As for the algae, things have seemed to balance out. There's a little here and there but nothing too bad. Glad I didn't resort to chemical warfare and used some patience instead.. LOL


----------



## AUvet14 (Apr 11, 2011)

Yeah. That was probably the better option  Stuff is looking good now though. Can't wait to flood mine and see it with plants, glass pipes, and all.


----------



## Brian_Cali77 (Mar 19, 2010)

I believe one of my Rili Shrimp has formed a saddle! This is my first attempt at shrimp so I'm excited at the prospect of them breeding! FINALLY (keeping my fingers crossed)!


----------



## Brian_Cali77 (Mar 19, 2010)

*Big shout-outs to h4n - Excellent Filter Guard! *

So I've added Tangerine Tigers to my tank about a week ago. 2 of the females are already berried! The Tangerine Tigers have acclimated well. No deaths and found some molting going on. Just picked up this product called Remineraliz -P by Brightwell to reconstitute RO water for my future PWC's. 

Here's some close up shots of my inverts. 




















With the female Rili showing a saddle as well, it was apparent that I needed to make these Cal Aqua pipes shrimp-proof... 

So I did a little diggin' around and found h4n here on TPT that makes some pretty quality looking filter guards... It was cheaper than the Gush filter guards, and specified some pretty impressive materials that it should last... 

Here's the description:
*SS - T-316 Stainless steel wire mesh ( higher level of corrosion resistance than that offered by T-304 Stainless Steel Wire Mesh)

Rubber - Marine grade tubing (wont deteriorate)

Seam - Seam is folded into each other which takes a bit of time to get perfect.
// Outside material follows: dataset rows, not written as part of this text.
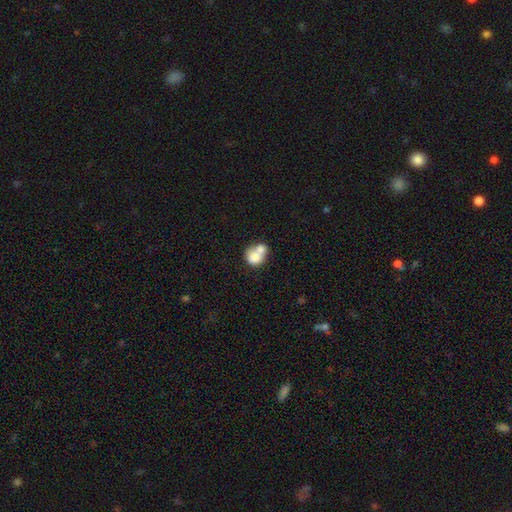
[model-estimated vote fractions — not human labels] smooth-or-featured: smooth: 73% | featured or disk: 18% | star or artifact: 9%
  how-rounded: round: 69% | in between: 30% | cigar-shaped: 1%
  merging: merger: 65% | none: 24% | minor disturbance: 7% | major disturbance: 4%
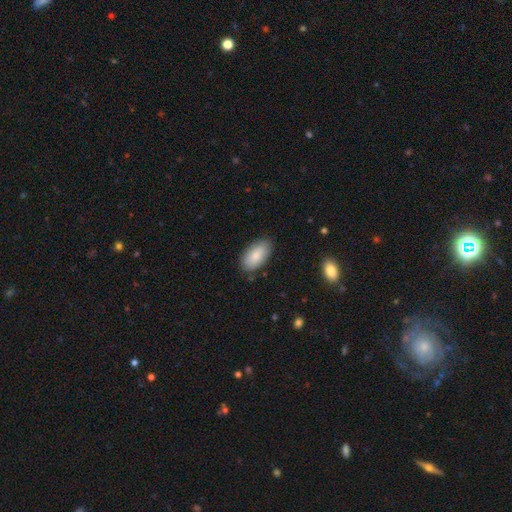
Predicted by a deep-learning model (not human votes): smooth-or-featured: smooth: 83% | featured or disk: 11% | star or artifact: 6%
  how-rounded: in between: 94% | cigar-shaped: 3% | round: 3%
  merging: none: 82% | minor disturbance: 14% | major disturbance: 3% | merger: 1%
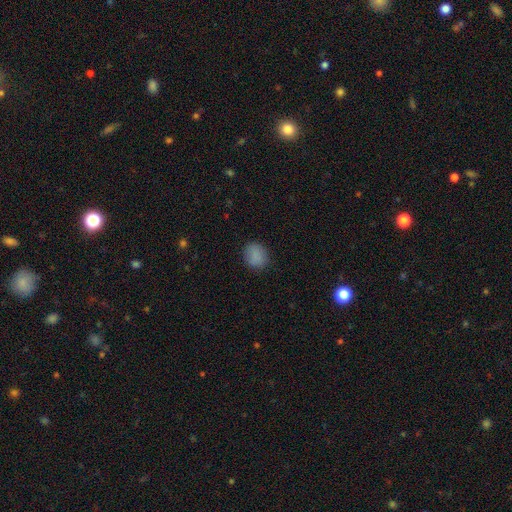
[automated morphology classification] Q: Smooth or featured?
A: smooth (85%); runner-up: star or artifact (10%)
Q: How rounded?
A: round (64%); runner-up: in between (35%)
Q: Merging?
A: none (83%); runner-up: minor disturbance (13%)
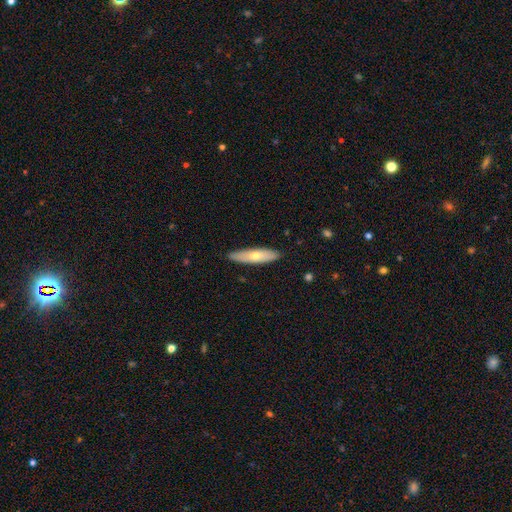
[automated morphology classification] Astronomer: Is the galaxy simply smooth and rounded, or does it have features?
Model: smooth — 59% (runner-up: featured or disk, 35%).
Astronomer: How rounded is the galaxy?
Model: cigar-shaped — 69%.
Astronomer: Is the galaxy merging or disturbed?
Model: none — 88%.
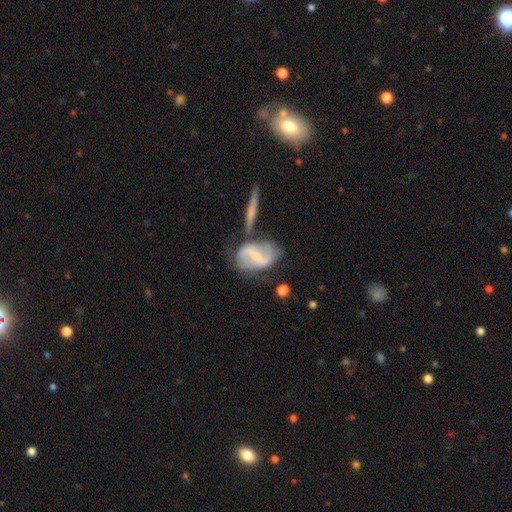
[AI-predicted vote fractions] Smooth or featured?
  - featured or disk: 68% *
  - smooth: 26%
  - star or artifact: 7%
Edge-on disk?
  - no: 93% *
  - yes: 7%
Bar?
  - weak: 44% *
  - strong: 37%
  - no: 19%
Spiral arms?
  - yes: 81% *
  - no: 19%
Spiral winding?
  - loose: 41% * (tied)
  - medium: 41% * (tied)
  - tight: 18%
Spiral arm count?
  - 2: 81% *
  - can't tell: 13%
  - 1: 3%
  - 3: 2%
  - 4: 1%
  - more than 4: 1%
Bulge size?
  - small: 58% *
  - moderate: 30%
  - none: 10%
  - large: 2%
  - dominant: 1%
Merging?
  - none: 45% *
  - merger: 24%
  - minor disturbance: 20%
  - major disturbance: 11%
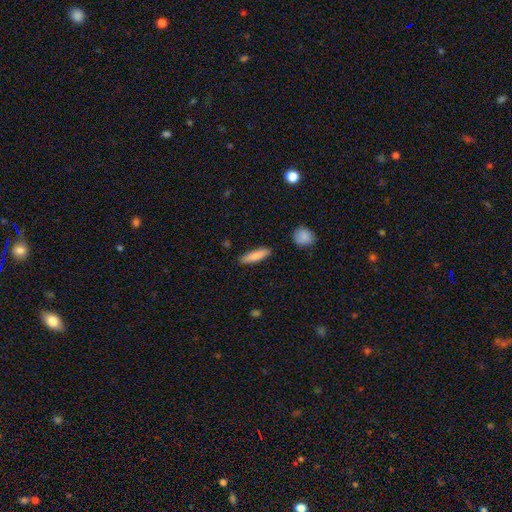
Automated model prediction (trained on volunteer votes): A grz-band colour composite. It shows a smooth galaxy with no disk features (83%) that is cigar-shaped (69%). Merging: none (87%).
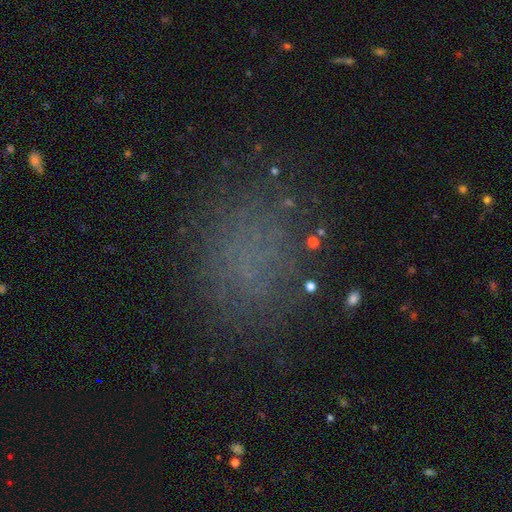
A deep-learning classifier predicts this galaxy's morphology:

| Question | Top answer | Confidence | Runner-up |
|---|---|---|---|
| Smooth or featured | smooth | 55% | star or artifact (28%) |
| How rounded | round | 53% | in between (46%) |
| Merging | none | 74% | minor disturbance (14%) |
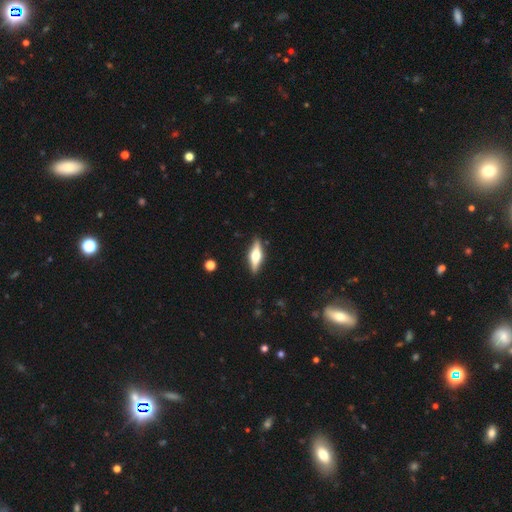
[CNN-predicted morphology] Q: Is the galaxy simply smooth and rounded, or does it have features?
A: featured or disk — 62%.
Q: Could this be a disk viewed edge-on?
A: yes — 95%.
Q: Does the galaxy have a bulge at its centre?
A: rounded — 92%.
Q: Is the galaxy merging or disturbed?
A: none — 88%.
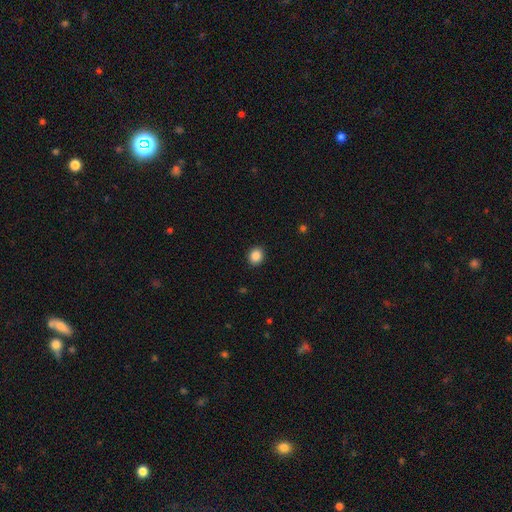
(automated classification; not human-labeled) The model was most divided on "how rounded": round: 76%, in between: 24%, cigar-shaped: 1%. More confident: merging — none (92%); smooth or featured — smooth (87%).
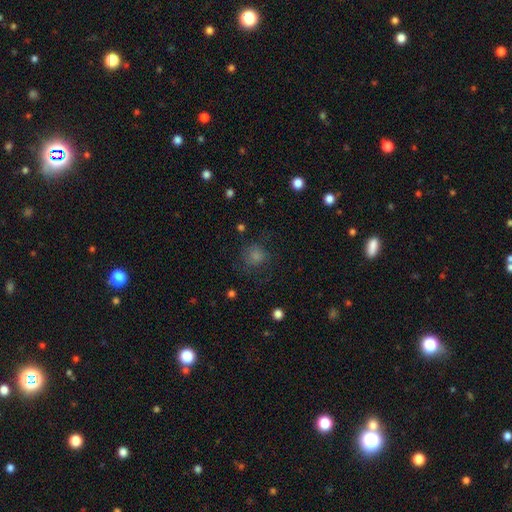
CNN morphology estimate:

Folding the seam won't letting anything get sucked thru the seam part~!!!​*​
Well for $10.50 shipped, I thought this was worth a shot. So the filter guard arrived today with some shrimp spinach tabs (also from h4n)... My initial impression = IMPRESSED! 









Here's how it looks on the 13mm pipes:









And the shrimp immediately going after the dried spinach tabs I received with my filter guard


----------



## h4n (Jan 4, 2006)

*Re: GLA 6g Rimless 36-L - My First Iwagumi Inspired Scape Journal*

Looking good!
It looks nice and sleek in there.

I'm glad they liked the sample spinach.

-Sent from my Samsung Note, a "Phablet"


----------



## ad3hybrid (Dec 11, 2011)

Awesome! really love this tank!:thumbsup:


----------



## Yankee (Jan 12, 2013)

Very nice set up! I think it's crazy how fast algae grows in your tank! It probably means your plants are flying through your nutrients and when they get starved for a few days the algae shows up to take the light they're not using at the moment. Your dosing is spot on for your plant load!


----------



## Brian_Cali77 (Mar 19, 2010)

Thanks everyone for the comments!


----------



## jrlyons21 (Feb 3, 2013)

This tank is inspirational. Where are these GLA tanks coming from? I can't find them on their website?


----------



## Mike00726 (May 23, 2011)

They had a few left, but I think they are all sold out now. Making room for their new inventory. 
I picked one up.


----------



## Brian_Cali77 (Mar 19, 2010)

Thanks JR, glad it inspires you!

Yeah I'm wondering when GLA will restock. It's been quite some time now.


----------



## chrispowell (Jan 23, 2013)

Tank looks very very nice! love the attension to detail! Keep the pics coming!!! :smile:


----------



## Green_Flash (Apr 15, 2012)

Nice updates, it is looking great, nice new shrimp!


----------



## Brian_Cali77 (Mar 19, 2010)

Thanks Chris & Green_Flash! I still have some work to do with this tank... 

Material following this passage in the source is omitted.